La serie tv Succession è andata in onda per quattro stagioni dal 2018 al 2023; prodotta dall’americana HBO, ideata dall’inglese Jesse Armstrong, racconta gli ultimi anni di vita di un magnate newyorchese, Logan Roy, emigrato povero da bambino dalla Scozia e diventato uno squalo dal business miliardario. (guarda il trailer)
I doveri del potente
Logan è corpulento, rozzo come i suoi avi boscaioli (l’attore è Brian Cox), odia gli altri esseri umani, li vede tutti come nemici della sua incessante (ma non eterna) lotta per la propria affermazione, il proprio dominio, il proprio potere. A volte pensiamo che il potere abbia le sue leggi non modificabili, che nel potere sia connaturato il male per tutti e il bene per pochi. Ma – come scrisse Nicolò Machiavelli nel Principe – il potere è necessario per controllare, sedare e tenere a bada il caos della natura umana; chi lo vuole prendere, e lo vuole mantenere, non può vivere secondo Morale, ma secondo regole che della Morale fanno uso cinico e circostanziale: serve uccidere una persona cara? La si uccide; serve blandire un essere spregevole? Lo si blandisce. Il “governo” è l’Etica di Machiavelli, le leggi che il potere scrive si possono cambiare, interpretare, abolire, imporre secondo se lo “stato di necessità” lo richiede. È cinico, spietato il Potere. Ma se gli è utile può essere simpaticone. Un potente, un miliardario, non ha che un obbiettivo: ingigantirsi, e poi difendere il suo impero, pensare solo a questo. Che spazio in tutto questo può avere l’amore? L’amore per una “regina”? Per i figli?
Morire sul trono
Logan Roy – come ogni re (Armstrong come cognome gli sceglie appunto, quasi “roi”, royal o royalties…) – è ossessionato dalla successione. Ma non vuole mollare: ha avuto mogli e amanti che diventano mogli come Enrico VIII, e si chiede quale dei suoi quattro figli lo ami di più – come Lear. Parla poco, come tutti gli uomini di potere, e quando parla la sua parola è legge da agire. Connor è figlio di una prima moglie, è il primogenito, ma non è il prediletto: invece i fratelli coltelli Kendall e Roman, e la sorellina Shiv, figli della stessa madre, trottolano come palline per decine di episodi nella roulette del padre-croupier. Ogni volta uno sale alle stelle, e poi precipita alle stalle. Stalle si fa per dire. Questa dark comedy comunque vede “cadere nella polvere” rampolli che conservano il 5% di patrimoni immensi, ma a modo loro si disperano e crucciano veramente in ville inglesi, in ville italiane, in loft a Manhattan, su aerei privati e auto blindate. Sono spesso eccitati, felici mai. Sereni mai. Tranquilli mai.
Fine senza gloria
Logan alla quarta stagione ha un ictus, si riprende, ricomincia a umiliare figli e dirigenti, ma è cominciato il suo tramonto. La febbre per cercare un erede cresce, ma lui, in fondo, lo capiremo, vuol morire senza erede. E mentre fa pipì nella toilette del suo jet privato ha l’infarto definitivo: crolla come un enorme squalo sulla moquette, muore banalmente, ingloriosamente.
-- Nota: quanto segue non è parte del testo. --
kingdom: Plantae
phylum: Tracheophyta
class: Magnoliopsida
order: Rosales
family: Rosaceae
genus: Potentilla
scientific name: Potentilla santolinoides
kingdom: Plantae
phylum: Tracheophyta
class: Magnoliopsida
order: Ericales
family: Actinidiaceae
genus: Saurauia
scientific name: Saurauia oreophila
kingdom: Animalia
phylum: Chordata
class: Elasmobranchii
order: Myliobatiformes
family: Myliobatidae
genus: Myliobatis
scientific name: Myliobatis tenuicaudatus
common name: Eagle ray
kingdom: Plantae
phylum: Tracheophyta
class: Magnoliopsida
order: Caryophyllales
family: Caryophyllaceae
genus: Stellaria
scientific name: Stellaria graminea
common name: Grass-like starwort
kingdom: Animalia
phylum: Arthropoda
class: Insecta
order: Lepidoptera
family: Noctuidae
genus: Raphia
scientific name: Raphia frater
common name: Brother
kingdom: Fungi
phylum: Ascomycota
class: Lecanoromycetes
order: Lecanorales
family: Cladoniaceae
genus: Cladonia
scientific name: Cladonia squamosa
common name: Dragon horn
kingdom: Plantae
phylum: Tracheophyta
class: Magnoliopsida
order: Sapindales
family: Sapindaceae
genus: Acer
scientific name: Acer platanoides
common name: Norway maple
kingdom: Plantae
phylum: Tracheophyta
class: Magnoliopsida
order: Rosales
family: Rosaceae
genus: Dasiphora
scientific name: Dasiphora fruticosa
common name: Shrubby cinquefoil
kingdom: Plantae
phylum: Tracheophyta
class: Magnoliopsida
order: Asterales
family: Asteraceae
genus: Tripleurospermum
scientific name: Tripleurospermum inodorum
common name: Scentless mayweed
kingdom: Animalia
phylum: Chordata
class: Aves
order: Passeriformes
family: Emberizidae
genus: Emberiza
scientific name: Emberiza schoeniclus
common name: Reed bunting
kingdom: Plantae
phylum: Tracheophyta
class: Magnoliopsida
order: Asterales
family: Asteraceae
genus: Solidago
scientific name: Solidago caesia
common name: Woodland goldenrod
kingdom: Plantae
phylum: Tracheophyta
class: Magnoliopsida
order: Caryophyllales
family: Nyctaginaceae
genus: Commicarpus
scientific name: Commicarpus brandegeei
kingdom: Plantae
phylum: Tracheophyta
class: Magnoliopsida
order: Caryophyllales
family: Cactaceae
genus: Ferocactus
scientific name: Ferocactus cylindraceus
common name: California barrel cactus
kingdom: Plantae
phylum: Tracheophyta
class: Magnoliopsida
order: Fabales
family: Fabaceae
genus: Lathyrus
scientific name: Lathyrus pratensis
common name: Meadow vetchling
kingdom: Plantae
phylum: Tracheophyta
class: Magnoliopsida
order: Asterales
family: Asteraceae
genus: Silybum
Succession è senza dubbio una delle migliori serie tv dell’ultimo decennio: ha vinto Emmy Awards e Golden Globe, su Rotten Tomatoes ha chiuso con indice di gradimento dagli spettatori dell’88%, dalla critica del 95%. La maggior parte della sceneggiatura mette i personaggi molto vicini, dove si possono sussurrare timori, pronostici, cattiverie cortigiane. La telecamera si muove spesso in modo amatoriale, concitata (come in Modern Family), sporcando il montaggio per rendere attendibile questa cronaca dello stress più gigantesco del mondo, quello dei ricconi.
Gli alter ego di Logan
Logan Roy somiglia a tanti magnati della comunicazione realmente vissuti, del passato e del presente. Somiglia innanzitutto a William Randolph Hearst (1863-1951) cui si ispirò Orson Welles per Citizen Kane (1941); somiglia all’australiano Rupert Murdoch (padrone di Sky e Fox), nato nel 1931 e ancora vivo, somiglia a Silvio Berlusconi (1936-2023) per l’inevitabile intreccio di milioni tra affari e politica, e imbarazzantissima vita privata.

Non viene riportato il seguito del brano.